City Celebrates Opening of North Huntsville’s Legacy Park
Tuesday saw the City of Huntsville celebrate the opening of the new Legacy Park. Located off 6000 Cecil Fain Drive, where the former J.O. Johnson High School closed in 2016, the new park is a multipurpose arts, entertainment, and outdoor recreation site.
Local residents sampled free ice cream, demonstrations of the fitness equipment at the park, and enjoyed a musical performance by the Johnson High Alumni Jazz Band.

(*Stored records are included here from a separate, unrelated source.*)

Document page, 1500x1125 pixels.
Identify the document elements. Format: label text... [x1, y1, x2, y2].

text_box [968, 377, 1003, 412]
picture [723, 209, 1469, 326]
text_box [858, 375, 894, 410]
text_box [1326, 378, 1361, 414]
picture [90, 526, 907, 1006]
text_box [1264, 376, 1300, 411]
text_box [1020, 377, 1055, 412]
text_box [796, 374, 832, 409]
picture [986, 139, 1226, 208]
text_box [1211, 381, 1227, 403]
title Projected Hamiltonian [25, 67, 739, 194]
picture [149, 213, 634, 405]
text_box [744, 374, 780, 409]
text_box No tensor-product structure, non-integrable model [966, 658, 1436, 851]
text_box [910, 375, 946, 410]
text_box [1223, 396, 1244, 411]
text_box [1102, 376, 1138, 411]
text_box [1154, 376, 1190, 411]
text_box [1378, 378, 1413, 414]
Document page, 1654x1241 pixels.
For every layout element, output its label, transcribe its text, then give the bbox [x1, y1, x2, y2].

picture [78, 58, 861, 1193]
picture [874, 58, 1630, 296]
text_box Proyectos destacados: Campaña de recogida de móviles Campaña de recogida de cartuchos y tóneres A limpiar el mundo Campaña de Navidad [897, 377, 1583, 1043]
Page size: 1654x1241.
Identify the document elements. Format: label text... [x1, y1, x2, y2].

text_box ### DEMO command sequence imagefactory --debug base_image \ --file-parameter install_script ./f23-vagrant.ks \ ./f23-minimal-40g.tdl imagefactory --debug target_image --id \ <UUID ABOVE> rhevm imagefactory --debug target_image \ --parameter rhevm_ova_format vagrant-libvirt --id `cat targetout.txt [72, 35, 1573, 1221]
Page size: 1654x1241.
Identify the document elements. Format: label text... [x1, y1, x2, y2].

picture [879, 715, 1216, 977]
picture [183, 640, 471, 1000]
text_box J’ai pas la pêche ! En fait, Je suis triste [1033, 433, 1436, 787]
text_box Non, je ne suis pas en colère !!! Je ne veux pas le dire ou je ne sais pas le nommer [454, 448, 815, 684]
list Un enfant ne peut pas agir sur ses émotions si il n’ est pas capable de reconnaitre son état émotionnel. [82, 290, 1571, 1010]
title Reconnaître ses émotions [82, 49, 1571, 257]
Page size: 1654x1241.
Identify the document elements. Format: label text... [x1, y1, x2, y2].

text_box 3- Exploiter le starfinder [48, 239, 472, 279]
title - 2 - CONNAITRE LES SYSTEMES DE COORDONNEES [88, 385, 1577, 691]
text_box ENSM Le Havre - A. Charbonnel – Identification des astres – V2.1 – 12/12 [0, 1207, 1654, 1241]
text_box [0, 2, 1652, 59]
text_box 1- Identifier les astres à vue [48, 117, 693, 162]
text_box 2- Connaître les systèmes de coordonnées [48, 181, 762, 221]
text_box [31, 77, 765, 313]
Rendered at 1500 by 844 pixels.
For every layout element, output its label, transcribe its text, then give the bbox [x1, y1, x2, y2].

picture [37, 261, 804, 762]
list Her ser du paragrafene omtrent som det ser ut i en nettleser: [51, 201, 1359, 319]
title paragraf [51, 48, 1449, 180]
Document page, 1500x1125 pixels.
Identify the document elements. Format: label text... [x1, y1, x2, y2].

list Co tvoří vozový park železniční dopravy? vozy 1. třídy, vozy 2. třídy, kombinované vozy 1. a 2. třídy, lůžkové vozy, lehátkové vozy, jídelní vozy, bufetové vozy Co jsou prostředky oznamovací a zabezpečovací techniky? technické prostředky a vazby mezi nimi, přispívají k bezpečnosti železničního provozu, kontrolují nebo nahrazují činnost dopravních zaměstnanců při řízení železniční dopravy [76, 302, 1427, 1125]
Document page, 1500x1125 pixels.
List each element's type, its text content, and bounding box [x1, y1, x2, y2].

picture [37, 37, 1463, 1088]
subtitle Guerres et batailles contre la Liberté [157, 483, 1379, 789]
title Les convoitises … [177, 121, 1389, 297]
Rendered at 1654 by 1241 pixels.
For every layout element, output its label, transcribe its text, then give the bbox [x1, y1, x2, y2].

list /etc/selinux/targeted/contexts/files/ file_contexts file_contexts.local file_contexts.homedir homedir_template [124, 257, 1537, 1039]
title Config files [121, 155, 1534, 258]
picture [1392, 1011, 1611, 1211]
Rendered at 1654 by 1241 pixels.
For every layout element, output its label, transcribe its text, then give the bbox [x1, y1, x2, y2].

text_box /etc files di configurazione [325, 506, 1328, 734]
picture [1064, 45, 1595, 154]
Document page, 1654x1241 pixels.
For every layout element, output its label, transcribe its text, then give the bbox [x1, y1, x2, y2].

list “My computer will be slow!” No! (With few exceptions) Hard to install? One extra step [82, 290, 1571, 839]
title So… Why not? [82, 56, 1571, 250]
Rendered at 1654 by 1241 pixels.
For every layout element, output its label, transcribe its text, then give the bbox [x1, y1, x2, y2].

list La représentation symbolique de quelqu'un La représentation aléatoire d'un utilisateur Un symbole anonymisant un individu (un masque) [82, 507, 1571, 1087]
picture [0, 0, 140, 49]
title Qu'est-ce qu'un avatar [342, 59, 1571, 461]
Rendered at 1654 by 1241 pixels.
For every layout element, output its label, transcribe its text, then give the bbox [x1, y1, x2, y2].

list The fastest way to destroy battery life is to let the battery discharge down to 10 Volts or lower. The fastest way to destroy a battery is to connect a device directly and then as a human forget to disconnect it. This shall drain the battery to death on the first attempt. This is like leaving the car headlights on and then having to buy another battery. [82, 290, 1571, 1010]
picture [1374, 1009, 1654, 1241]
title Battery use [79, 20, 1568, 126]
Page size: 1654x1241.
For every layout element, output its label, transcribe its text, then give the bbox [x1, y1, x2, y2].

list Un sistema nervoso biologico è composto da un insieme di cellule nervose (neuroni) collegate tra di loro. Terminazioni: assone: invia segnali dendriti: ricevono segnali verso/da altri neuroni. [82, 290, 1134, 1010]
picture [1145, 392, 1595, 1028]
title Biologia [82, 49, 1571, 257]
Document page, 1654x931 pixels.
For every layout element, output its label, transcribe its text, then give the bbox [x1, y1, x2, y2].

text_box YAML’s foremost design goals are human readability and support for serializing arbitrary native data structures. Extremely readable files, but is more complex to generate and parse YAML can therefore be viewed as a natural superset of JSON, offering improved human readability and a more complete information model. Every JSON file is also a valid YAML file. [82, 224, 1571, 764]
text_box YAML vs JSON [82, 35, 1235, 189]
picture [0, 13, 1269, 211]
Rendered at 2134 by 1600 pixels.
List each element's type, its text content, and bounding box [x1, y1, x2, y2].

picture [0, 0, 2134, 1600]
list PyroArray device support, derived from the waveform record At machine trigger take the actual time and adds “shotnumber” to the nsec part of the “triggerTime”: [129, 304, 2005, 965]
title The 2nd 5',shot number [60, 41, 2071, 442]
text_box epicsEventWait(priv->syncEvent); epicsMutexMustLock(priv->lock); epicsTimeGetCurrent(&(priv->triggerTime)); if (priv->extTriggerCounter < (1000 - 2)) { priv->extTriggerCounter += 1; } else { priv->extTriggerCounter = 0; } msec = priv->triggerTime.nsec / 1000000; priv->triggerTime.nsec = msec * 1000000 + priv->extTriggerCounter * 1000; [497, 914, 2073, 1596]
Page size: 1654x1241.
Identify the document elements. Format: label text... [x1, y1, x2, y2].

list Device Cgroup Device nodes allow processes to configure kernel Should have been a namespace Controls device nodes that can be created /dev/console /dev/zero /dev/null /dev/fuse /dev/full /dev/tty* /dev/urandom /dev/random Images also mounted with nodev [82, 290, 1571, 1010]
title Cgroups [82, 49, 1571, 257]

Legacy Park has walking trails, a children’s playground, spacious parking, and two entertainment pavilions, one of which comes complete with terraced seating, while its Fitness Court boasts a mural painted by local artist Jamal FRESKO Turner.
Commissioned through a partnership between the City of Huntsville, the National Fitness Campaign, Arts Huntsville, and Blue Cross/Blue Shield, Legacy Park’s Fitness Court – Huntsville’s second, after the Fitness Court at John Hunt Park – employs a circuit training system, designed to give a full-body workout in under ten minutes.
“We are proud to continue our mission of getting people moving outdoors, supporting public art and helping communities combat the fiscal and humanitarian costs of inactivity,” said Mitch Menaged, founder of NFC.
Mayor Tommy Battle was on hand for the ribbon-cutting ceremony.
“From the start, our goal has been to honor the legacy of the J.O. Johnson Jaguars, while creating a neighborhood where people want to live, play, and raise their families,” said Mayor Tommy Battle. “Legacy Park, in conjunction with Johnson Legacy Center (JLC), achieves that. It is a crowning jewel for Northwest Huntsville.”